The Florida attorney general’s office is conducting a civil investigation of Mr. Stern’s firm and two others.
“There’s been no determination” in a court that Mr. Stern or his employees “did wrong things, said Jeffrey Tew, Mr. Stern’s lawyer, adding that the impact was nevertheless devastating.
“There are groups in society that everybody likes to hate,” Mr. Tew added. “Now foreclosure lawyers are on the list.”
Such concerns have, in recent months, brought a sharp focus on activities in New York State, and in particular on the practice of Mr. Baum, a lawyer in Amherst, outside Buffalo. Judges have cited his firm for what they call slipshod work that, in some cases, was followed by the dismissal of foreclosure actions.
One case involved Sunny D. Eng, a former manager of computer systems on Wall Street. He and his wife, who has cancer, stopped paying the mortgage on their Holtsville, N.Y., home after Mr. Eng’s Internet services business foundered. The mortgage was originally held by the HTFC Corporation, but the foreclosure notice came from Wells Fargo, a bank that the Engs had no relationship with. They hired an experienced foreclosure defense lawyer on Long Island, Craig Robins. The court ultimately ruled in favor of Mr. Eng.
“You want to call it God, you can call it God,” Mr. Eng said. “You want to call it luck, you can call it luck. We just followed the system, and thank God the system worked.”
Through a spokesman, Mr. Baum said, “The foreclosure process in New York State is extremely complex and subject to extensive judicial review. We believe this review respects the due process of anyone who challenges a foreclosure. Consumer activists and attorneys representing homeowners have their own agenda in this process, including degrading the legal work we conduct on behalf of our clients by using terms like ’foreclosure mill,’ which I find personally and professionally insulting.”
He added, “What is important now is that all parties attempt to work together to resolve issues amicably. The barrage of accusations and litigation does little to help the underlying problems.”
Cases across the nation like Mr. Eng’s have led New York’s judicial system to take a hard look at the 80,000 pending foreclosures in the state and demand that the paperwork be sound, said the state’s chief judge, Jonathan Lippman. “Knowing what we know, our only option — at least from my perspective — is to turn to the lawyers who are officers of the court and say, ’You’d better go to your clients and find out if these cases are real,’ ” he said.

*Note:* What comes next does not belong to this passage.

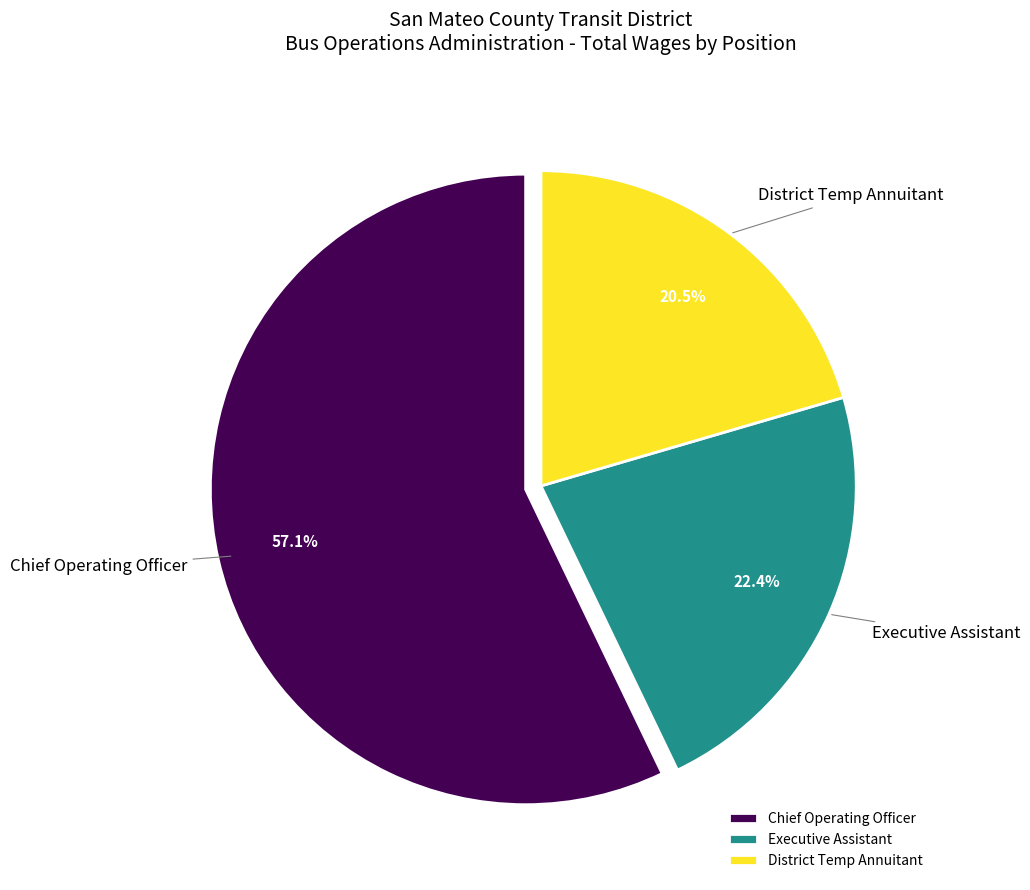

What is the total percentage of District Temp Annuitant and Executive Assistant?

42.9%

The court devised a two-page affirmation to be signed by lawyers in foreclosure actions saying they had reviewed the documents and had “confirmed the factual accuracy” of any allegations with the clients.
Ann Pfau, deputy chief administrative judge for New York State, who has worked directly with the state bar to carry out the plan, said, “We need to know that this is a court process that has some integrity.”
Judge Pfau said, “If you can’t get good information, you shouldn’t be filing the cases in the first place.”
To address some lawyer concerns, the judiciary issued a modified version of the affirmation in November but said that the alterations were minor. In the end, the lawyers are vouching for their filing, Judge Pfau said. “They are absolutely still on the hook.”
While lawyers are being implicated as part of the problem, they should also be part of the solution, said Stephen P. Younger, the president of the New York State Bar Association, which has not taken an overall position on the foreclosure matter. Foreclosure defense lawyers, he noted, have led court proceedings to throw out flawed cases.
“The real problem is that there are thousands and thousands of people who are unrepresented by lawyers,” Mr. Younger said.